LESETEXT
-.-.-

What? Yes. Das ist also das Jane Austen Buch, wo wir mit dem Konzept „den Cousin heiraten“ konfrontiert werden und viel cringe empfinden. Noch schlimmer: wir müssen natürlich für Fannys Glück mitfiebern. Aber wie tun wir das, wenn sich uns doch die Nackenhaare aufstellen bei der Idee, dass sie ihren Cousin heiraten will? Und dann ist das noch extra schwer für sie, weil friendzoning und die Bertrams Fanny eh für ein bedauerliches Wesen halten. Geht es noch schlimmer? Geht es! Als die Geschwister Mr. und Miss Crawford in der Gegend auftauchen, machen die es zum Sport jeder und jedem schöne Augen zu machen. Bestehende Verlobungen sind plötzlich in Gefahr, neue Bande werden geknüpft und auch Edmund verguckt sich in die intrigante Miss Crawford. Eine Tortur. Oh, arme Fanny.

-.-.-

DATENSATZAUSZÜGE
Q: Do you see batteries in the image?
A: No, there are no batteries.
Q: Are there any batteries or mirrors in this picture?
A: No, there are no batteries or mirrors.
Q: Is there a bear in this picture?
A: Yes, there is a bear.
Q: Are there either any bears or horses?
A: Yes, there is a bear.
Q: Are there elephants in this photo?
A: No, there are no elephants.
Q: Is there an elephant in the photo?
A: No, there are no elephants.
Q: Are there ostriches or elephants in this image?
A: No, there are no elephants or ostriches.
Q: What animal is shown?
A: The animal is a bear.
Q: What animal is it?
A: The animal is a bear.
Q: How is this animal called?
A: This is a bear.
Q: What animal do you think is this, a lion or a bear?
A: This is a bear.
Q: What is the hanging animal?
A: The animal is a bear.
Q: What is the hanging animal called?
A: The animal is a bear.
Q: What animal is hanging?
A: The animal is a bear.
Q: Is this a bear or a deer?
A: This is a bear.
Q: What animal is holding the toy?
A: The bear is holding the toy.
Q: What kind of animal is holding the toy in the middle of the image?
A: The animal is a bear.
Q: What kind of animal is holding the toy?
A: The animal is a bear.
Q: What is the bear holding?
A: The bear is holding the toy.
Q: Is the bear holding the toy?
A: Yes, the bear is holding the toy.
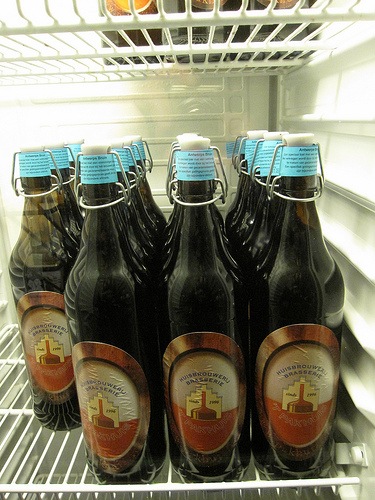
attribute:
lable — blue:
[252, 134, 328, 185]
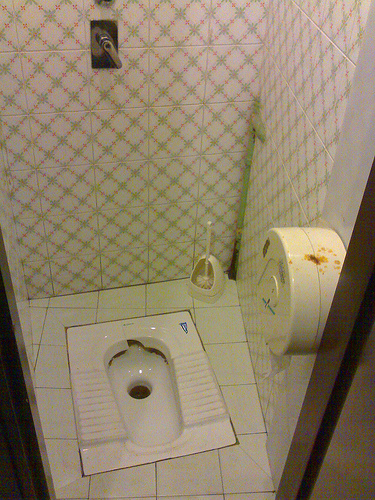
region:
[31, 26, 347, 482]
dirty third-world bathroom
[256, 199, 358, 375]
dirty white toilet paper dispenser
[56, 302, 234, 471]
white dirty squat toilet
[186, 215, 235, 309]
toilet scrub brush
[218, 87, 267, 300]
green bathroom pipe in the corner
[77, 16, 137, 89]
silver water handle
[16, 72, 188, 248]
patterned bathroom wall tile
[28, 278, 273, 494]
dirty tiled bathroom floor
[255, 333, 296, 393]
toilet paper coming out of dispenser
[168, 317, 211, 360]
logo on a squat toilet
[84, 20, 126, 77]
Flush for the toilet.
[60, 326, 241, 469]
Toilet is in the floor.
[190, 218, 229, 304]
Cleaning brush for the toilet.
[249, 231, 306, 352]
Toilet paper roll container.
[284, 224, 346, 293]
Vomit on the container.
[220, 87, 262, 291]
Cane against the wall.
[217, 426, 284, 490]
Crack in the tile.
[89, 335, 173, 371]
The toilet needs cleaned.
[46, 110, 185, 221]
Pattern on the wall paper.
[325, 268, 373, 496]
Part of the doorway.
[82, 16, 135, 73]
Flush for the toilet.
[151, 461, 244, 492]
The tiles are white.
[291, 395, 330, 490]
The door frame is brown.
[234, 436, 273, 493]
Crack in the tile.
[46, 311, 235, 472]
Toilet is in the floor.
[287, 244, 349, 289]
Vomit on the toilet paper holder.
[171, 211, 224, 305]
Toilet bowl cleaning brush in corner.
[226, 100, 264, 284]
Cane against the wall.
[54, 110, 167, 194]
Pink and green design on the wallpaper.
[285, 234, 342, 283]
yellow bathroom scum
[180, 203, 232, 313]
white plastic toilet bowl cleaner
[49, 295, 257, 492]
white ceramic pit toilet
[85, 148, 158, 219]
ceramic tile with flower design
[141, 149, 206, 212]
ceramic tile with flower design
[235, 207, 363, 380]
toilet paper dispenser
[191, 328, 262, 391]
white ceramic tile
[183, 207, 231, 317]
white plastic toilet bowl scrubber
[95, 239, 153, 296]
ceramic tile with flower design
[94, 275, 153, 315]
white ceramic tile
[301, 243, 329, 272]
brown speck on toilet dispenser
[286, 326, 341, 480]
solid brown pole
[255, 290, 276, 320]
small hole in toilet paper dispenser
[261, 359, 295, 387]
small piece of white toilet paper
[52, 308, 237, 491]
flat white toilet bowl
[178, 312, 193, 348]
blue symbol on toilet bowl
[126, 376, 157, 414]
round hole in toilet bowil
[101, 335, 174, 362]
brown spots in toilet bowl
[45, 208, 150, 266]
patterned tiles on toilet wall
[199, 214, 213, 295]
white toilet scrub brush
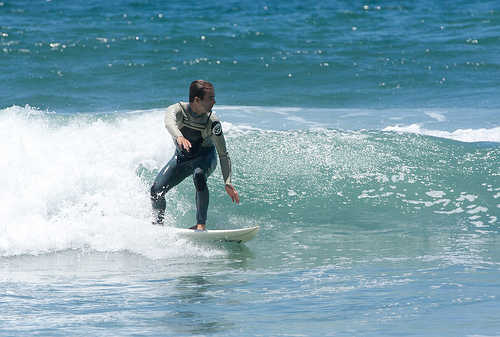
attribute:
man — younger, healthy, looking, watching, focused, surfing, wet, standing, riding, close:
[141, 63, 256, 210]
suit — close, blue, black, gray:
[169, 115, 231, 193]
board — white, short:
[225, 215, 261, 248]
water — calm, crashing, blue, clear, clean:
[289, 44, 419, 212]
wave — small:
[22, 104, 483, 236]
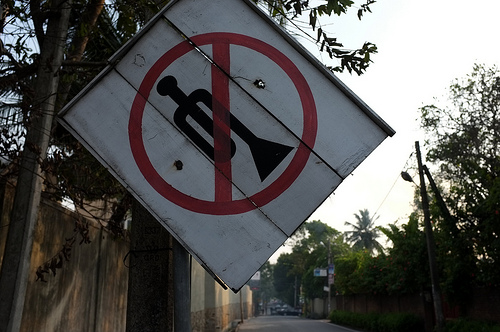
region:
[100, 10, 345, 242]
Sign for no music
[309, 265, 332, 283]
sign on a pole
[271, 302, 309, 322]
Car in the distance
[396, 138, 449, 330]
Electric wire on a pole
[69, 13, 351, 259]
Sign showing no trumpet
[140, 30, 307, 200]
Sign showing no trumpet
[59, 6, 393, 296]
white sign with red and black print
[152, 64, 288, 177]
black trombone printed on sign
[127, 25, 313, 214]
red circle on white sign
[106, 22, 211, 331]
utility pole behind sign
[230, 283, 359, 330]
road beside street sign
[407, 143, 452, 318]
utility pole across the street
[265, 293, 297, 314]
cars up the street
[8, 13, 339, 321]
tree behind street sign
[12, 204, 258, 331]
wall along street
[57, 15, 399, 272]
white sign made of wood planks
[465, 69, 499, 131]
Green parts of a tree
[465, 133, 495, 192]
Green parts of a tree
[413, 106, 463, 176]
Green parts of a tree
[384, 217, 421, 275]
Green parts of a tree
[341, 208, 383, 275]
Green parts of a tree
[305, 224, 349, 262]
Green parts of a tree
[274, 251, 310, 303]
Green parts of a tree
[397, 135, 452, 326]
VEry tall liht post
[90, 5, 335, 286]
Red and white sign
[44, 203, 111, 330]
Part of wooden fence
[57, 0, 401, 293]
a tilted white sign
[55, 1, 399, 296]
a tilted sign with a trumpet on it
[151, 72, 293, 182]
a picture of a black trumpet on the sign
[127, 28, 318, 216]
a red circle with a slash through it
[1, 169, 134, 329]
a wooden fence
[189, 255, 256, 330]
a beige wall on the left side of the street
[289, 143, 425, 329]
power lines on the right side of the street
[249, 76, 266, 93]
a hole in the sign with light showing through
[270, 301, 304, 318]
a black car at the end of the street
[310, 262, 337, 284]
several signs on a pole in the background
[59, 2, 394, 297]
An informational sign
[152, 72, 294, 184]
A picture of a black instrument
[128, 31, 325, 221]
A red no circle on a white sign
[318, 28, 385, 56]
A bunch of green tree leaves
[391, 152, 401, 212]
Electrical wires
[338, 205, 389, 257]
A green palm tree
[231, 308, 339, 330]
A rural road with no cars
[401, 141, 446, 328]
A street light along the side of the road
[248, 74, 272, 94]
A hole in the white boards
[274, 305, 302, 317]
A dark colored car parked in the distance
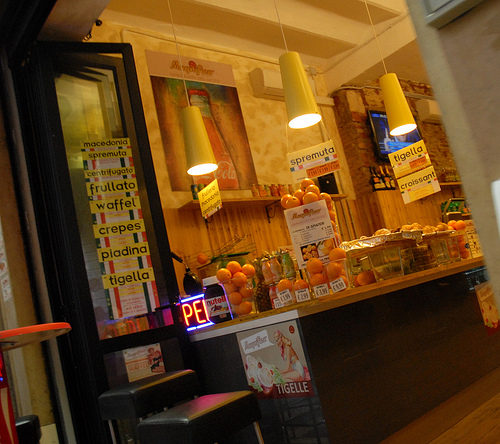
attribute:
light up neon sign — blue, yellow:
[177, 293, 218, 332]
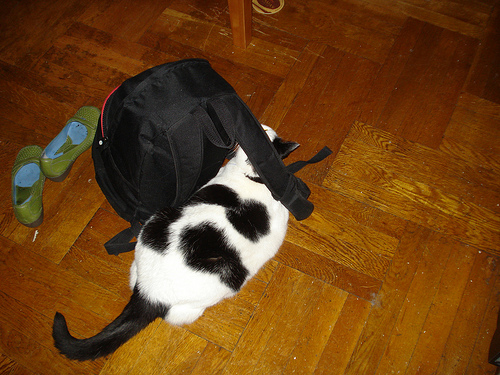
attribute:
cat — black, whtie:
[65, 167, 257, 348]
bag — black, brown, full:
[123, 75, 219, 166]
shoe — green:
[11, 135, 39, 216]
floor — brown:
[397, 73, 463, 161]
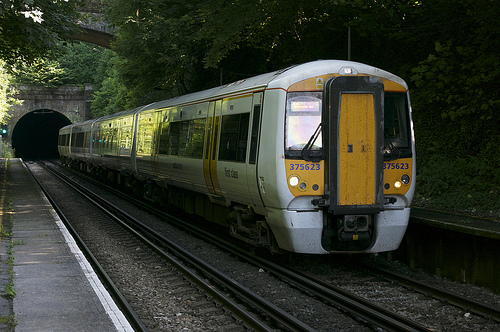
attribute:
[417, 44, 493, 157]
tree — green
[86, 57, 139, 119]
tree — green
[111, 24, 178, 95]
tree — green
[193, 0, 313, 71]
tree — green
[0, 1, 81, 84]
tree — green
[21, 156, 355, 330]
track — brown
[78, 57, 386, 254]
train — yellow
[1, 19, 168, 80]
plants — green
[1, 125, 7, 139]
light — green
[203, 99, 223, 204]
door — yellow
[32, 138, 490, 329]
railway — metal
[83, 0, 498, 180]
trees — green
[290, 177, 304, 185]
headlight — on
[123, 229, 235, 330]
train track — empty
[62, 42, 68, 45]
leaf — green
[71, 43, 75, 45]
leaf — green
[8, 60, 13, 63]
leaf — green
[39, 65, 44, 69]
leaf — green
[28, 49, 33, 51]
leaf — green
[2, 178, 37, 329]
grass — green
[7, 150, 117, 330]
platform — grey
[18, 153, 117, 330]
lines — white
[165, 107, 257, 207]
doors — close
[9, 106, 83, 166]
tunnel — black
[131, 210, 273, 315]
tracks — parrallel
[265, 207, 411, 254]
bumper — white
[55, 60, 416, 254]
train — yellow, white, gray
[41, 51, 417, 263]
train — long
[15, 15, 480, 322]
picture — daytime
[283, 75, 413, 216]
front — train front, yellow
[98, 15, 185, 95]
tree — green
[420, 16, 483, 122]
tree — green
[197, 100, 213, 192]
door — close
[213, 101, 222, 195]
door — close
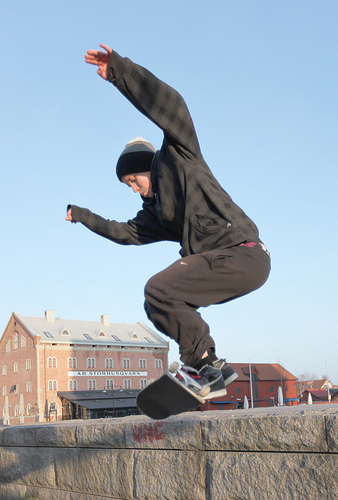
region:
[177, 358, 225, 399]
it is the show of the boy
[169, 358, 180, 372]
white wheel on the skateboard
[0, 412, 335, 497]
it is a stone wall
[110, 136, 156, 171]
boy is wearing a beanie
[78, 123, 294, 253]
boy is wearing a black sweater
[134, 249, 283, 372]
boy in black pants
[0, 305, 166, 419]
a large building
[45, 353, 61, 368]
a window in the building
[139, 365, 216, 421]
skateboard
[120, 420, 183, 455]
red writing on the stone wall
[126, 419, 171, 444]
Grafitti on rock wall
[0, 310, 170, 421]
Large brick building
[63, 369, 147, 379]
Business name on brick building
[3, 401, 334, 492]
Grey rock wall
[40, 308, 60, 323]
Chimney on roof of building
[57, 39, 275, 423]
Skateboarder performing aerial trick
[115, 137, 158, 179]
Knitted hat on skateboarder's head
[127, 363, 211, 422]
Inverted skateboard in air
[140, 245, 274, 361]
Black pants on skateboarder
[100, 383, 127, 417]
Street lamp poles in front of building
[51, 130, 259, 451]
the man is skateboarding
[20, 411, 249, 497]
fence made of stone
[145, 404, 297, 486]
fence made of stone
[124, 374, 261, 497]
fence made of stone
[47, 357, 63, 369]
window on side of building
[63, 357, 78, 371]
window on side of building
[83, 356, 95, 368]
window on side of building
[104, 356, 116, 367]
window on side of building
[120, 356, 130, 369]
window on side of building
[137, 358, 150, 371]
window on side of building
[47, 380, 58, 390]
window on side of building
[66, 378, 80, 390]
window on side of building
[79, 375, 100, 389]
window on side of building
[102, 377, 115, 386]
window on side of building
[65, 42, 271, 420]
Young person riding skateboard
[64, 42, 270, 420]
Person jumping skateboard near stone wall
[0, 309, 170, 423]
Large multi-storied brick building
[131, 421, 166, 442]
Red graffiti on stone wall just below skateboard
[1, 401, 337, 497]
Stone or faux stone wall showing rectangular pattern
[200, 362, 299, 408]
Red building with some sort of blue items on wall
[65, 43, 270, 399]
Person wearing knitted cap, gray plaid shirt, gray pants, and sneakers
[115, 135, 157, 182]
Black, gray, and white striped knitted hat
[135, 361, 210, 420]
Upside down gray or brown skateboard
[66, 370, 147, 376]
White sign with black letters on brick building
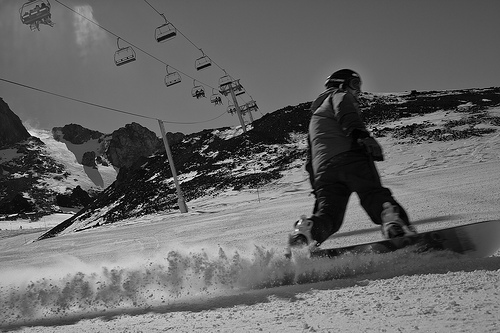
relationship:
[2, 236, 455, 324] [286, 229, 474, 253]
snow behind snowboard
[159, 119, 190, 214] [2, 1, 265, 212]
pole supports lift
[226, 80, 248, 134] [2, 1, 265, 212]
pole supports lift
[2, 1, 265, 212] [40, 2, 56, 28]
lift carries person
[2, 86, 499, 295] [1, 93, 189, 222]
snow on mountain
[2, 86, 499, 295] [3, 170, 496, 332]
snow covers ground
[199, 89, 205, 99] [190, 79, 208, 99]
person on chair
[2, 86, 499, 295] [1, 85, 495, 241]
snow covers mountain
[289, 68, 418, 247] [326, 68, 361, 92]
person wears helmet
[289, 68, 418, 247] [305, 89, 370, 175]
person wears jacket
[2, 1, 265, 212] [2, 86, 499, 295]
lift over snow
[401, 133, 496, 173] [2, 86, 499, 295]
tracks in snow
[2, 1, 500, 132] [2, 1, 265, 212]
sky above lift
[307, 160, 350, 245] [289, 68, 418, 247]
leg of man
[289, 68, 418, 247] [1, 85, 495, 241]
person on mountain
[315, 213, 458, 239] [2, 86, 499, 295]
shadow on snow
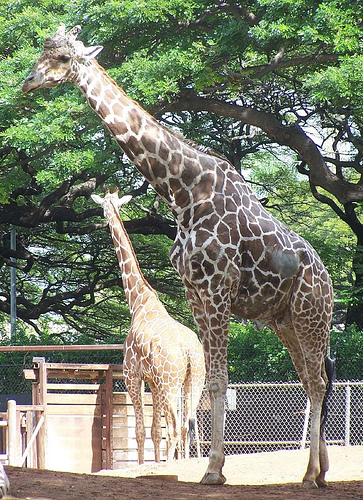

-.-.-

ARBEITSAUFTRAG
Gib den Lesetext oben vollständig und Wort für Wort wieder.

ANTWORTFELD
What? Yes. Das ist also das Jane Austen Buch, wo wir mit dem Konzept „den Cousin heiraten“ konfrontiert werden und viel cringe empfinden. Noch schlimmer: wir müssen natürlich für Fannys Glück mitfiebern. Aber wie tun wir das, wenn sich uns doch die Nackenhaare aufstellen bei der Idee, dass sie ihren Cousin heiraten will? Und dann ist das noch extra schwer für sie, weil friendzoning und die Bertrams Fanny eh für ein bedauerliches Wesen halten. Geht es noch schlimmer? Geht es! Als die Geschwister Mr. und Miss Crawford in der Gegend auftauchen, machen die es zum Sport jeder und jedem schöne Augen zu machen. Bestehende Verlobungen sind plötzlich in Gefahr, neue Bande werden geknüpft und auch Edmund verguckt sich in die intrigante Miss Crawford. Eine Tortur. Oh, arme Fanny.